Saturday, August 21, 2010

From Inside Radio: Today's PD, programmer or plate spinner?


Consolidation brought multi-station duties.  The digital revolution added web site programming and side channels. Now weaving the station and its personalities into the social conversation on Facebook and Twitter is also a priority.  Is the expanding role of the digitally-connected brand manager distracting programmers from focusing on the core product?
“It’s really difficult to be a great PD, listen to the station and focus on the content,” Radio One senior VP of programming content Jay Stevens said at last month’s Conclave. It’s gotten to the point where Clear Channel senior VP of programming Rod Phillips said he sometimes has to force PDs to listen to uninterrupted for 3-4 hours and write down the top 5 things that need to change on their stations.  How local PDs are adapting varies based on their individual market situations. “Even though I’m tied up with a lot of duties, I still find time to obsess over the station and hear every little nook and cranny,” Simmons Media alternative “X96” KXRK, Salt Lake City PD Todd “Nuke ‘Em” Noker says. However, he programs only one station and has a fulltime airstaff.  “Time once spent by the jocks pulling carts and cueing up CDs is now time when they can make a blog entry or be active on Facebook,” Noker says.  
As PD/afternoon host at CHR “Q102” WIOQ Tim “Romeo” Herbster only has an airstaff of three to oversee.  But he also serves as director of digital content for Clear Channel’s five-station Philadelphia cluster. “I love that I have my hands in everything, but you’ve got to get your time management skills down,” he says. “Being digitally active enhances the on-air product, the engagement with the listeners and the content that you’re talking about on the air.”

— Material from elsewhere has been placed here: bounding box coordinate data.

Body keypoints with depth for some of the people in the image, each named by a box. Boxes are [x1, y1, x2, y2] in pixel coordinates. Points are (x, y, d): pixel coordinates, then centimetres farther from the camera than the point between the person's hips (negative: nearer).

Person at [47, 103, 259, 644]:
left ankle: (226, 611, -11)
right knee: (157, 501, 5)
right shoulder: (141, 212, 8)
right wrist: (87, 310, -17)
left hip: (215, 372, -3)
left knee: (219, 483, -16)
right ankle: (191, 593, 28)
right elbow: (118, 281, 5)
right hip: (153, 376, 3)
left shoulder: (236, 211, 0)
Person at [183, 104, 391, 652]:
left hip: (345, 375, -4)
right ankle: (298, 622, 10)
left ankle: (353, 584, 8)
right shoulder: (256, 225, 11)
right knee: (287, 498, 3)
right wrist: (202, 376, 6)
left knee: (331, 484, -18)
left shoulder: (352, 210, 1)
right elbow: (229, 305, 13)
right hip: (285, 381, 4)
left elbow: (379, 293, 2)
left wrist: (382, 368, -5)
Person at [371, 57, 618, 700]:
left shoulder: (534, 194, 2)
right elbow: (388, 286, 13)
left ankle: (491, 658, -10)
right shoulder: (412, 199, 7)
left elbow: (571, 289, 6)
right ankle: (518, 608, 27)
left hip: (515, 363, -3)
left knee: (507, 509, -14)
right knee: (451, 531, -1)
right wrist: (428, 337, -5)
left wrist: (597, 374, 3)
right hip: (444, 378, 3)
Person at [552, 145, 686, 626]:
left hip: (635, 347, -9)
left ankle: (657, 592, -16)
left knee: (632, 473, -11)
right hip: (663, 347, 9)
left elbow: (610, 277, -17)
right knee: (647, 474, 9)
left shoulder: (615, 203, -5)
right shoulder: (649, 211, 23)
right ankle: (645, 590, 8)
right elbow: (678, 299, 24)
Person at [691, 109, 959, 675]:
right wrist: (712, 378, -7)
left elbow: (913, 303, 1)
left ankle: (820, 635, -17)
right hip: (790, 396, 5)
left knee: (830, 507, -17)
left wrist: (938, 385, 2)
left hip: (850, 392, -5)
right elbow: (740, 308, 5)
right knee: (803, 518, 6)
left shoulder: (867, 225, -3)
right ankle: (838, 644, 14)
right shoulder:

In Chicago, Rick Vaughn juggles programming CHR “Kiss 103.5” WKSC and directing social media for Kiss, urban WGCI and Spanish hits “Mega 95.5” WNUA.  “If there’s one things that programmers should focus on right now to increase ratings it’s the digital platform,” he says. “It’s not that much more responsibility to jump on Twitter or Facebook or to use Tweetdeck.”  KSLZ, St. Louis PD Jeff McHugh says he had to let certain things go to focus on what’s really important: driving ratings and web site visitors.  That’s meant fewer events and contests.  “They take time and resources that could be spent engaging with people on social media,” he says. “We’re trying to focus the resources that we have into the areas that really matter.”